Applying the triangle inequality we have for, each $n\in \mathbb{N}$: $\lVert f(x+n\lceil{\frac{1}{t}}\rceil t)-f(x)\rVert_1\leq n \lceil{\frac{1}{t}}\rceil t^2\leq 2nt$ for $t>0$ sufficiently small. In particular, if $f\neq 0$ a.e. we can, for sufficiently large $n$, set $t=\frac{||f||_1}{2n}$ to conclude that $\lVert f(x+n\lceil{\frac{1}{t}}\rceil t)-f(x)\rVert_1\leq \lVert f\rVert_1$ for sufficiently large $n$ (1). Using the MCT we can find $m>0$ such that $\int_{[-m,m]}|f| d\mu>(7/8)\cdot\lVert f\rVert_1$. If $m$ was sufficiently large we then have $\int|f(x+2m\lceil{\frac{1}{t}}\rceil t)-f(x)| d\mu(x)\geq \int_{[m,3m+1]}|f(x+2m\lceil{\frac{1}{t}}\rceil t)| d\mu(x)+\int_{[-m,m]}|f(x)| d\mu(x)-\int_{[m,3m+1]^C}|f(x+2m\lceil{\frac{1}{t}}\rceil t)| d\mu(x)-\int_{[-m,m]^C}|f(x)| d\mu(x)>(12/8)\lVert f\rVert_1$.

This contradicts (1).

Answer 3

$|\int_a^{b} f(x)dx-\int_{a+t}^{b+t} f(x)dx| =|\int_a^{a+t} f(x)dx-\int_b^{b+t} f(x)dx|\leq t^{2}$ for $t>0$ sufficiently small. [ Because $\int_a^{b} f(x)dx-\int_{a+t}^{b+t} f(x)dx=\int_a^{b} f(x)dx-\int_a^{b} f(x+t)dx$]. Divide by $t$ and let $t \to 0$. Using Lebesgue's Theorem we get $f(a)-f(b)=0$ whenever $a$ and $b$ are Lebesgue points of $f$. Can you now show that $f=0$ a.e.?

Answer 4

This is just a special case of the fact that if $\alpha>1$ then $Lip_\alpha$ contains only constants:

Say $f_t(x)=f(x+t)$, and define $F:\Bbb R\to L^1$ by $F(t)=f_t$.

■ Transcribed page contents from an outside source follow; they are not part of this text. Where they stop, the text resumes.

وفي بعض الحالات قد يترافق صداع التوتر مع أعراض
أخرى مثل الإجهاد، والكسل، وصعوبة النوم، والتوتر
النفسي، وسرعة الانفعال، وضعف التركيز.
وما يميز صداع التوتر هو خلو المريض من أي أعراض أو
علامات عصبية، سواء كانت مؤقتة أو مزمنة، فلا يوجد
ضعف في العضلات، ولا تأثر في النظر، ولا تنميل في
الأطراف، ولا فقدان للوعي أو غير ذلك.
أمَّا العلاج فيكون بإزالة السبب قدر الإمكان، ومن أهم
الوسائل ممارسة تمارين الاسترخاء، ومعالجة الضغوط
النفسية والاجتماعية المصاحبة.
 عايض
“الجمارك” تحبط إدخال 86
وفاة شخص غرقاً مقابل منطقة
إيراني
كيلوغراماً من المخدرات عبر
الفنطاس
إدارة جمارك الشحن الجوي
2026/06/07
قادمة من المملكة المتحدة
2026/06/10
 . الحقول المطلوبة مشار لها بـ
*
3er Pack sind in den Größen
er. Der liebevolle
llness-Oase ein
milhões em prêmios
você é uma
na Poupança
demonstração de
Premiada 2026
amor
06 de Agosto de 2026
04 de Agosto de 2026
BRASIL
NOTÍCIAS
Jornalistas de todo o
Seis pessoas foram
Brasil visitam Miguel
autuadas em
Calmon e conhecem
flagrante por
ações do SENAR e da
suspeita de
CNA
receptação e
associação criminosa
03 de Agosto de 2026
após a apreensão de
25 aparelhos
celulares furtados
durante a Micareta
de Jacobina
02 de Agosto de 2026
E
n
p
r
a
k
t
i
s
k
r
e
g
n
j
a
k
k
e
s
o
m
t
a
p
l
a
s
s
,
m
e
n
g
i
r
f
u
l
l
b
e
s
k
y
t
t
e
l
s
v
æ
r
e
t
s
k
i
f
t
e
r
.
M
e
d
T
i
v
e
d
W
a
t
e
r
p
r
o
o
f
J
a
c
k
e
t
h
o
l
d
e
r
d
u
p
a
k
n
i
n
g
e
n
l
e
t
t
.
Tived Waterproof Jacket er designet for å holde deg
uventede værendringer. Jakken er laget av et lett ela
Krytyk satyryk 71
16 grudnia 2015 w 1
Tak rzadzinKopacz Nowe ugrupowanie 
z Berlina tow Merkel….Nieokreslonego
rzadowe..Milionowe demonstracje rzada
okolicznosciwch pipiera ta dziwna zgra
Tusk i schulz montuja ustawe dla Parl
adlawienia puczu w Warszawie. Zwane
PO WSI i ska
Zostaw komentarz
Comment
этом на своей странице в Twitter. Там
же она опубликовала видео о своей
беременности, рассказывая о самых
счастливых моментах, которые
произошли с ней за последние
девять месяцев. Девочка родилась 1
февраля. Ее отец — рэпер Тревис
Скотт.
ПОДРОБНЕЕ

Then $$F(t)-F(0)=\sum_{j=1}^n(F(jt/n)-F((j-1)t/n)), $$so if $n$ is large enough that $t/n<\delta$ we have $$||F(t)-F(0)||_1\le\sum_{j=1}^n||F(jt/n)-F((j-1)t/n)||_1\le n(t/n)^2=t^2/n. $$ So $||F(t)-F(0)||_1=0$; hence $f$ is constant, and so $f\in L^1$ implies $f=0$.